*Provided material*.
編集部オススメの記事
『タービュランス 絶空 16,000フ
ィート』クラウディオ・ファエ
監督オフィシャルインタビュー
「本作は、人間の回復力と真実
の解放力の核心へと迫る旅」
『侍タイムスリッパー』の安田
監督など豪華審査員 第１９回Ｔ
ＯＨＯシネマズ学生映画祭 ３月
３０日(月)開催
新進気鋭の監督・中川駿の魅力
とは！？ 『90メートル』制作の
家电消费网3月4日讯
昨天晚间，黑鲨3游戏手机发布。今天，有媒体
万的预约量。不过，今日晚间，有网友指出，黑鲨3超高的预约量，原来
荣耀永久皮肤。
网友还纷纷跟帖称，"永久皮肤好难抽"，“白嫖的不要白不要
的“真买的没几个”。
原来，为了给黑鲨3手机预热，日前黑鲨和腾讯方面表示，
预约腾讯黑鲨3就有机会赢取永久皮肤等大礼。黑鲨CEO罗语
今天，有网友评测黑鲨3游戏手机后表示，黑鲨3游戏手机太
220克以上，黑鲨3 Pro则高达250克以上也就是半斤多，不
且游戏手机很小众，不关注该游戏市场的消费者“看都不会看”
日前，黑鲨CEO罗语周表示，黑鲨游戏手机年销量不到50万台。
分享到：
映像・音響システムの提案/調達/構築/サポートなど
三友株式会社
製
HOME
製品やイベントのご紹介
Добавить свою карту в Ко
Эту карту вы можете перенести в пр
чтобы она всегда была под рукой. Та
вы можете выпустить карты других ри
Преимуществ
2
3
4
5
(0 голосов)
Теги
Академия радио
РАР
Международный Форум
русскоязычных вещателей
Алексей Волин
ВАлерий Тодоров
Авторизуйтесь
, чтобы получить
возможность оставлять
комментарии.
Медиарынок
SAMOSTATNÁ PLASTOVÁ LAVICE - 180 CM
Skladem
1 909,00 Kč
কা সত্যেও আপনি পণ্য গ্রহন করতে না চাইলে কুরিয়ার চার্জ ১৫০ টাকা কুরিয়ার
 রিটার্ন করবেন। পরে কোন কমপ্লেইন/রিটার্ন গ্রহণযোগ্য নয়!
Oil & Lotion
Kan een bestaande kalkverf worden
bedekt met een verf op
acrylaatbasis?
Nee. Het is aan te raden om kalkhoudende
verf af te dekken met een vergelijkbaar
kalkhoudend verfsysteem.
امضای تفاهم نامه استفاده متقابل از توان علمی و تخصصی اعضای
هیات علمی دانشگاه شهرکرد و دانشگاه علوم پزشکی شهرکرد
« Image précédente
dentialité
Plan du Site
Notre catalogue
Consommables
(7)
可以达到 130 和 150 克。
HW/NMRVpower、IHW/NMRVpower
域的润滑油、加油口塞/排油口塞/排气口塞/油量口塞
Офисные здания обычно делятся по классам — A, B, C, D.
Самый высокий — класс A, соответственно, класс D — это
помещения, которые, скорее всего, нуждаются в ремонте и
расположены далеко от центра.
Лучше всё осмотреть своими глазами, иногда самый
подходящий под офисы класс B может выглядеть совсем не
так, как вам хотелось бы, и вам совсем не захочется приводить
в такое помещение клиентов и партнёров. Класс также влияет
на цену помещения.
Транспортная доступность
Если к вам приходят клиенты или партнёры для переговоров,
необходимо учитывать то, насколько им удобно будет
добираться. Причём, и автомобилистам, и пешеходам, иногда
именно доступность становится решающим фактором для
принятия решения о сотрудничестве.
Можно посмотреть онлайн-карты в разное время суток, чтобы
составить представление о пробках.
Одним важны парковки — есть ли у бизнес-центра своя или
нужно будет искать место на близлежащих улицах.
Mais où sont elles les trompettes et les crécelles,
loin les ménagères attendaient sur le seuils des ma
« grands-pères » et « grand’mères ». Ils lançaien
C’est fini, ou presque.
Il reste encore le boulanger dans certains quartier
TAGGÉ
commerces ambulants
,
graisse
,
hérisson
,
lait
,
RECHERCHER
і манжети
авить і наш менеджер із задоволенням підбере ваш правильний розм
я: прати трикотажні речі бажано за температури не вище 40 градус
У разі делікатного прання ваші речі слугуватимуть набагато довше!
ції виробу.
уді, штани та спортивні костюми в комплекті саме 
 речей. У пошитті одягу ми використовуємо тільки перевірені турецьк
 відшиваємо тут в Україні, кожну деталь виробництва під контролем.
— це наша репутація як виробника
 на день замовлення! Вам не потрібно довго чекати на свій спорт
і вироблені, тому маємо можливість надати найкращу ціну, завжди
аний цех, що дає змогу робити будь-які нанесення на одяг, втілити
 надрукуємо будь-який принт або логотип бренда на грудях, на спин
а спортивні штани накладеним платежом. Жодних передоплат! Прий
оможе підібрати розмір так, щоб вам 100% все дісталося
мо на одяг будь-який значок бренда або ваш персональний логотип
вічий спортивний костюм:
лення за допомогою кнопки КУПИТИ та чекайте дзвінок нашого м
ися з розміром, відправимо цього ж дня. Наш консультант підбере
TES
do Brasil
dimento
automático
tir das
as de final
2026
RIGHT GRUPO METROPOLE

*Required action*. Please reproduce all the records above, renaming "Notre catalogue" to "Nos produits" and keeping every other line unchanged.

*Solution to this exercise*.
編集部オススメの記事
『タービュランス 絶空 16,000フ
ィート』クラウディオ・ファエ
監督オフィシャルインタビュー
「本作は、人間の回復力と真実
の解放力の核心へと迫る旅」
『侍タイムスリッパー』の安田
監督など豪華審査員 第１９回Ｔ
ＯＨＯシネマズ学生映画祭 ３月
３０日(月)開催
新進気鋭の監督・中川駿の魅力
とは！？ 『90メートル』制作の
家电消费网3月4日讯
昨天晚间，黑鲨3游戏手机发布。今天，有媒体
万的预约量。不过，今日晚间，有网友指出，黑鲨3超高的预约量，原来
荣耀永久皮肤。
网友还纷纷跟帖称，"永久皮肤好难抽"，“白嫖的不要白不要
的“真买的没几个”。
原来，为了给黑鲨3手机预热，日前黑鲨和腾讯方面表示，
预约腾讯黑鲨3就有机会赢取永久皮肤等大礼。黑鲨CEO罗语
今天，有网友评测黑鲨3游戏手机后表示，黑鲨3游戏手机太
220克以上，黑鲨3 Pro则高达250克以上也就是半斤多，不
且游戏手机很小众，不关注该游戏市场的消费者“看都不会看”
日前，黑鲨CEO罗语周表示，黑鲨游戏手机年销量不到50万台。
分享到：
映像・音響システムの提案/調達/構築/サポートなど
三友株式会社
製
HOME
製品やイベントのご紹介
Добавить свою карту в Ко
Эту карту вы можете перенести в пр
чтобы она всегда была под рукой. Та
вы можете выпустить карты других ри
Преимуществ
2
3
4
5
(0 голосов)
Теги
Академия радио
РАР
Международный Форум
русскоязычных вещателей
Алексей Волин
ВАлерий Тодоров
Авторизуйтесь
, чтобы получить
возможность оставлять
комментарии.
Медиарынок
SAMOSTATNÁ PLASTOVÁ LAVICE - 180 CM
Skladem
1 909,00 Kč
কা সত্যেও আপনি পণ্য গ্রহন করতে না চাইলে কুরিয়ার চার্জ ১৫০ টাকা কুরিয়ার
 রিটার্ন করবেন। পরে কোন কমপ্লেইন/রিটার্ন গ্রহণযোগ্য নয়!
Oil & Lotion
Kan een bestaande kalkverf worden
bedekt met een verf op
acrylaatbasis?
Nee. Het is aan te raden om kalkhoudende
verf af te dekken met een vergelijkbaar
kalkhoudend verfsysteem.
امضای تفاهم نامه استفاده متقابل از توان علمی و تخصصی اعضای
هیات علمی دانشگاه شهرکرد و دانشگاه علوم پزشکی شهرکرد
« Image précédente
dentialité
Plan du Site
Nos produits
Consommables
(7)
可以达到 130 和 150 克。
HW/NMRVpower、IHW/NMRVpower
域的润滑油、加油口塞/排油口塞/排气口塞/油量口塞
Офисные здания обычно делятся по классам — A, B, C, D.
Самый высокий — класс A, соответственно, класс D — это
помещения, которые, скорее всего, нуждаются в ремонте и
расположены далеко от центра.
Лучше всё осмотреть своими глазами, иногда самый
подходящий под офисы класс B может выглядеть совсем не
так, как вам хотелось бы, и вам совсем не захочется приводить
в такое помещение клиентов и партнёров. Класс также влияет
на цену помещения.
Транспортная доступность
Если к вам приходят клиенты или партнёры для переговоров,
необходимо учитывать то, насколько им удобно будет
добираться. Причём, и автомобилистам, и пешеходам, иногда
именно доступность становится решающим фактором для
принятия решения о сотрудничестве.
Можно посмотреть онлайн-карты в разное время суток, чтобы
составить представление о пробках.
Одним важны парковки — есть ли у бизнес-центра своя или
нужно будет искать место на близлежащих улицах.
Mais où sont elles les trompettes et les crécelles,
loin les ménagères attendaient sur le seuils des ma
« grands-pères » et « grand’mères ». Ils lançaien
C’est fini, ou presque.
Il reste encore le boulanger dans certains quartier
TAGGÉ
commerces ambulants
,
graisse
,
hérisson
,
lait
,
RECHERCHER
і манжети
авить і наш менеджер із задоволенням підбере ваш правильний розм
я: прати трикотажні речі бажано за температури не вище 40 градус
У разі делікатного прання ваші речі слугуватимуть набагато довше!
ції виробу.
уді, штани та спортивні костюми в комплекті саме 
 речей. У пошитті одягу ми використовуємо тільки перевірені турецьк
 відшиваємо тут в Україні, кожну деталь виробництва під контролем.
— це наша репутація як виробника
 на день замовлення! Вам не потрібно довго чекати на свій спорт
і вироблені, тому маємо можливість надати найкращу ціну, завжди
аний цех, що дає змогу робити будь-які нанесення на одяг, втілити
 надрукуємо будь-який принт або логотип бренда на грудях, на спин
а спортивні штани накладеним платежом. Жодних передоплат! Прий
оможе підібрати розмір так, щоб вам 100% все дісталося
мо на одяг будь-який значок бренда або ваш персональний логотип
вічий спортивний костюм:
лення за допомогою кнопки КУПИТИ та чекайте дзвінок нашого м
ися з розміром, відправимо цього ж дня. Наш консультант підбере
TES
do Brasil
dimento
automático
tir das
as de final
2026
RIGHT GRUPO METROPOLE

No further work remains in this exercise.